### TRECHO DO TEXTO
Depois que sua vida chega a um determinado patamar, adquirindo um certo ritmo e imprimindo uma dada velocidade, dificilmente você aceitaria recuar um pouco ou descer um nível em seu padrão de vida e voltar a viver como vivia, há algumas décadas, por exemplo, dependendo da idade que tiver. Dificilmente, os jovens de hoje aceitariam passar a viver, de uma hora para outra, com os recursos e parafernálias com que as pessoas viviam, na época em que eles nasceram. Se até para os adultos está difícil viver, com a qualidade de internet de que dispomos no Brasil, atualmente, imagine se voltássemos àquela internet rudimentar de 25 anos atrás, por exemplo, que ainda passava por cabos de linhas telefônicas comuns, com transmissão relativamente cara e limitada de dados, além de conexão barulhenta.
Mesmo em dias de chuva torrencial, por mais caótico que o clima esteja, nossos fardos nunca nos dão folga. Pelo contrário, em vez de podermos nos permitir diminuir nossos ritmos de trabalho e descansarmos um pouco, em dias assim, parece que nossos fardos ficam mais pesados ainda. O mundo ao redor pode estar lento, mas as ideias e as demandas não param de lhe bombardear, como bolas de tênis ou de beisebol. Como diz aquela música, você precisa de adaptar ao ritmo de uma música e "anote tudo que puder", pois "detalhes fazem toda a diferença".

### DADOS EXTRAÍDOS
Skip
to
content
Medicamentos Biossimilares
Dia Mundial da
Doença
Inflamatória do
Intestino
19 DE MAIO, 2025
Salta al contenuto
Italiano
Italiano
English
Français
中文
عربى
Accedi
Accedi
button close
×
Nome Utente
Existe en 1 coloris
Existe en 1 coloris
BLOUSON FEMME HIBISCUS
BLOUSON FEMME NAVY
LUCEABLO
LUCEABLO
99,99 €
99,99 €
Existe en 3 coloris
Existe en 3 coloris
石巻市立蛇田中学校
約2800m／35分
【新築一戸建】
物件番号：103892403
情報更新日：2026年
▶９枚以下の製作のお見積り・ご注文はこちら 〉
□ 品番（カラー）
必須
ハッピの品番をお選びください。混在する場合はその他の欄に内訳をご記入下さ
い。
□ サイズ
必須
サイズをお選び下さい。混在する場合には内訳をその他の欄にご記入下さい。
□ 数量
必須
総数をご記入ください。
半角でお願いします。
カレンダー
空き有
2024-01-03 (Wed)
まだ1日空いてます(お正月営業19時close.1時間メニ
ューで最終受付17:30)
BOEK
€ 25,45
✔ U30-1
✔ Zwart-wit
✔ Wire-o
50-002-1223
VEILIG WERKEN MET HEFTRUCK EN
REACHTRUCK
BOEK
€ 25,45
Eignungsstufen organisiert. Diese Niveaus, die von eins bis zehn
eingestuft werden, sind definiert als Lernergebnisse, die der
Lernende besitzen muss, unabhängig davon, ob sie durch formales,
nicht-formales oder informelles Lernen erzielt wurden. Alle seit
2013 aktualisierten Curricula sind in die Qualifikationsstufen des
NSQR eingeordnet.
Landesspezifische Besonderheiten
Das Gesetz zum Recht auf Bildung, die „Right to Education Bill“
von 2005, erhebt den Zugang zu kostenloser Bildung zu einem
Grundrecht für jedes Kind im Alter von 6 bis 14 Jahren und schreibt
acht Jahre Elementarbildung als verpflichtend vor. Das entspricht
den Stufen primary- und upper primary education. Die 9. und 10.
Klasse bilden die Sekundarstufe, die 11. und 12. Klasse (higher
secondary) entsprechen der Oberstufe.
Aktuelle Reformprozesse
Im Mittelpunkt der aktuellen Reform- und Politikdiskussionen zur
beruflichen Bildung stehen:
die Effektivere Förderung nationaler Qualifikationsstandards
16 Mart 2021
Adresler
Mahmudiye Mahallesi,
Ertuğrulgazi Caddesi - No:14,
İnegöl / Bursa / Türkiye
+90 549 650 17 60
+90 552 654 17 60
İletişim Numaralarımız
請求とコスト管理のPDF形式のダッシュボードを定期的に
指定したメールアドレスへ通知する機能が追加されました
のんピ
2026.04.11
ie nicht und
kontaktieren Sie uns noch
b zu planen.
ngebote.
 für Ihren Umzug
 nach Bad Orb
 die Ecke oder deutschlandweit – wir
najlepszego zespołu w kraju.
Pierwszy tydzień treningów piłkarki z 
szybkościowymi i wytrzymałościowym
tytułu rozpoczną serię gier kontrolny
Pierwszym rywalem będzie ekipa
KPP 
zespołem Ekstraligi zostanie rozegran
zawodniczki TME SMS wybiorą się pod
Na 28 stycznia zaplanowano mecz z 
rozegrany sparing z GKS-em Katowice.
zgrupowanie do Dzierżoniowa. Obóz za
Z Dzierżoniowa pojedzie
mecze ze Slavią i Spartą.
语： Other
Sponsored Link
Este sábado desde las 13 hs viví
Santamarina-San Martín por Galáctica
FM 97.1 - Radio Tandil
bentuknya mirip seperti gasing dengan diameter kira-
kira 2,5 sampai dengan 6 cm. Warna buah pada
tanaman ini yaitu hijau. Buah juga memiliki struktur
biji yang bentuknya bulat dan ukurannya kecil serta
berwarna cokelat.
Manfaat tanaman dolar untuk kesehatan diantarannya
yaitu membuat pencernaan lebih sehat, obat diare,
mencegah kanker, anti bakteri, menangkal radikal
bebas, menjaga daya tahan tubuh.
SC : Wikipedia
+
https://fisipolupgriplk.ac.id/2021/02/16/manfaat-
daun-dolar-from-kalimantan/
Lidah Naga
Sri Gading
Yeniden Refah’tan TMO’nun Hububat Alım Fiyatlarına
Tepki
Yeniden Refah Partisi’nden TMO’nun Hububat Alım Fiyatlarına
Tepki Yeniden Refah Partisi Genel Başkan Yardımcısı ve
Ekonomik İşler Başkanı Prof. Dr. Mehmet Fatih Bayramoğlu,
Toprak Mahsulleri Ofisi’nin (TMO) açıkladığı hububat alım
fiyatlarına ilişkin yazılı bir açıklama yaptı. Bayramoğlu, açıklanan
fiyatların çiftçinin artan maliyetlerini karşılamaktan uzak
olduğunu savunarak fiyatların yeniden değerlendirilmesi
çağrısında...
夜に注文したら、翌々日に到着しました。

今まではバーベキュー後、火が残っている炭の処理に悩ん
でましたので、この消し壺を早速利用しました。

### FAÇA O SEGUINTE
1 - Reescreva, por favor, a parte do trecho que vai de "Depois que sua" até "de conexão barulhenta.", inclusive, trocando "internet" por "rede".
2 - Segundo o trecho, por onde passava a internet de 25 anos atrás?

### RESULTADOS DAS TAREFAS
1 -
Depois que sua vida chega a um determinado patamar, adquirindo um certo ritmo e imprimindo uma dada velocidade, dificilmente você aceitaria recuar um pouco ou descer um nível em seu padrão de vida e voltar a viver como vivia, há algumas décadas, por exemplo, dependendo da idade que tiver. Dificilmente, os jovens de hoje aceitariam passar a viver, de uma hora para outra, com os recursos e parafernálias com que as pessoas viviam, na época em que eles nasceram. Se até para os adultos está difícil viver, com a qualidade de rede de que dispomos no Brasil, atualmente, imagine se voltássemos àquela rede rudimentar de 25 anos atrás, por exemplo, que ainda passava por cabos de linhas telefônicas comuns, com transmissão relativamente cara e limitada de dados, além de conexão barulhenta.

2 - Por cabos de linhas telefônicas comuns.